What to produce –
Copy out the text of every entry below word for word, line by line, and leave the pictures out of your answer.

-------- The records --------

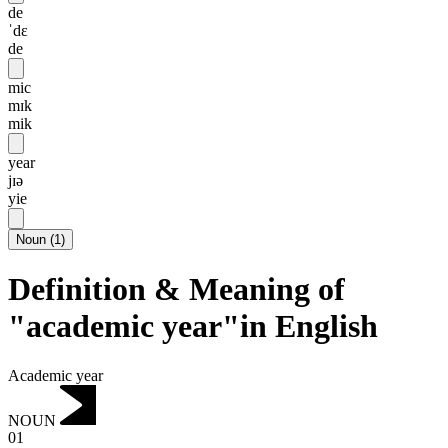
de
ˈdɛ
de
mic
mɪk
mik
year
jɪə
yie
Noun
(
1
)
Definition & Meaning of
"academic year"in English
Academic year
NOUN
01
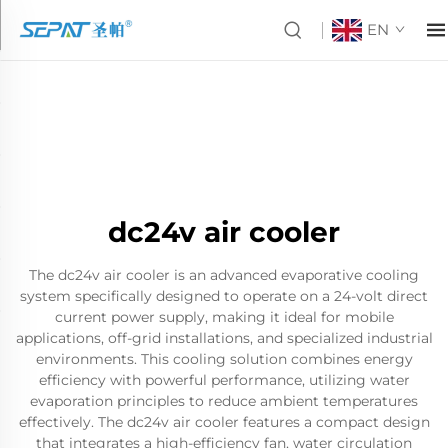
EN
dc24v air cooler
The dc24v air cooler is an advanced evaporative cooling
system specifically designed to operate on a 24-volt direct
current power supply, making it ideal for mobile
applications, off-grid installations, and specialized industrial
environments. This cooling solution combines energy
efficiency with powerful performance, utilizing water
evaporation principles to reduce ambient temperatures
effectively. The dc24v air cooler features a compact design
that integrates a high-efficiency fan, water circulation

--------

Expected answer –
de
ˈdɛ
de
mic
mɪk
mik
year
jɪə
yie
Noun
(
1
)
Definition & Meaning of
"academic year"in English
Academic year
NOUN
01
EN
dc24v air cooler
The dc24v air cooler is an advanced evaporative cooling
system specifically designed to operate on a 24-volt direct
current power supply, making it ideal for mobile
applications, off-grid installations, and specialized industrial
environments. This cooling solution combines energy
efficiency with powerful performance, utilizing water
evaporation principles to reduce ambient temperatures
effectively. The dc24v air cooler features a compact design
that integrates a high-efficiency fan, water circulation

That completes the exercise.